Circuit design text data:
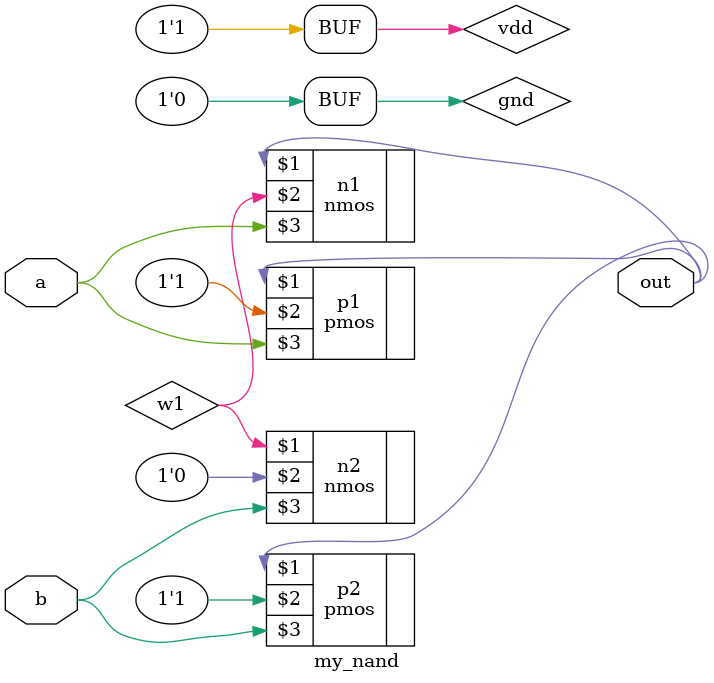
<source format=v>
module my_nand (input a, input b, output out);
	supply1 vdd;
	supply0 gnd;
	wire w1;
	pmos p1 (out, vdd, a);
	pmos p2 (out, vdd, b);
	nmos n1 (out, w1, a);
	nmos n2 (w1, gnd, b);
endmodule 
</source>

YOUR ASSIGNMENT = Set down the entries above again exactly, minus any image.

ANSWER SPACE =
<source format=v>
module my_nand (input a, input b, output out);
	supply1 vdd;
	supply0 gnd;
	wire w1;
	pmos p1 (out, vdd, a);
	pmos p2 (out, vdd, b);
	nmos n1 (out, w1, a);
	nmos n2 (w1, gnd, b);
endmodule 
</source>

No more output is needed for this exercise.